Être en bonne santé et ne pas s’en soucier revient à prendre soin de nous et à être conscient de nos capacités humaines (notre temps, notre énergie, nos capacités, nos préférences, notre confort, nos valeurs et nos responsabilités). C’est être capable de communiquer clairement aux autres nos besoins, nos désirs, nos sentiments et nos limites, et de fixer avec respect les termes de la relation.

Dans certaines situations, le détachement émotionnel est une autoprotection nécessaire, en particulier lorsqu’il s’agit de personnes abusives, contrôlantes ou manipulatrices. Apprendre à se détacher émotionnellement des choses qui échappent à notre contrôle peut être vital pour préserver notre santé mentale.

Enfin, l’indifférence saine permet aux autres d’intervenir et d’être la force du changement dans leur propre vie. Cela leur donne l’espace pour faire des choix par eux-mêmes ainsi que la liberté de faire des erreurs et d’en subir les conséquences nécessaires.

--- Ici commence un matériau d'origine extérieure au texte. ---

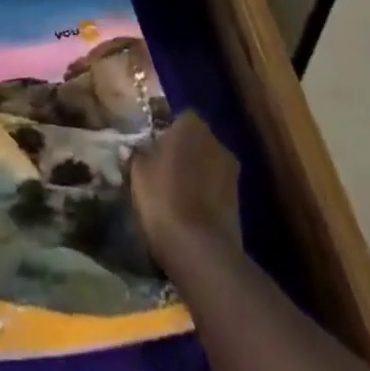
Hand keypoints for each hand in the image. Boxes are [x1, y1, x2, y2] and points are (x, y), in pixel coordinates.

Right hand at [129, 111, 240, 269]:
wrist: (201, 251)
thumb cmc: (164, 198)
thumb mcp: (138, 173)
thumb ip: (136, 155)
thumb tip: (130, 148)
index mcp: (191, 124)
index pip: (179, 118)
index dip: (165, 134)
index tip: (152, 150)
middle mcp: (216, 140)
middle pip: (196, 141)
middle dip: (183, 153)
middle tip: (162, 172)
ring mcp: (232, 172)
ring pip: (208, 166)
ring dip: (196, 175)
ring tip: (176, 195)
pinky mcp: (239, 202)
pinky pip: (216, 190)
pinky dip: (205, 196)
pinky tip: (190, 213)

Lorsque nous pensons et ressentons modérément, nous expérimentons modérément le monde qui nous entoure et nous suivons la voie équilibrée et médiane qu’Allah subḥānahu wa ta'āla (glorifié et exalté soit-Il) nous a destiné. Les soins extrêmes peuvent entraîner de l’anxiété, de la dépression et/ou d’autres troubles mentaux et physiques. Apprendre à vivre en équilibre nécessite un examen de soi et un engagement envers la croissance. Garder l’accent sur la akhirah peut nous aider à décider ce qui compte le plus et ce qui mérite notre temps, nos efforts et nos soins.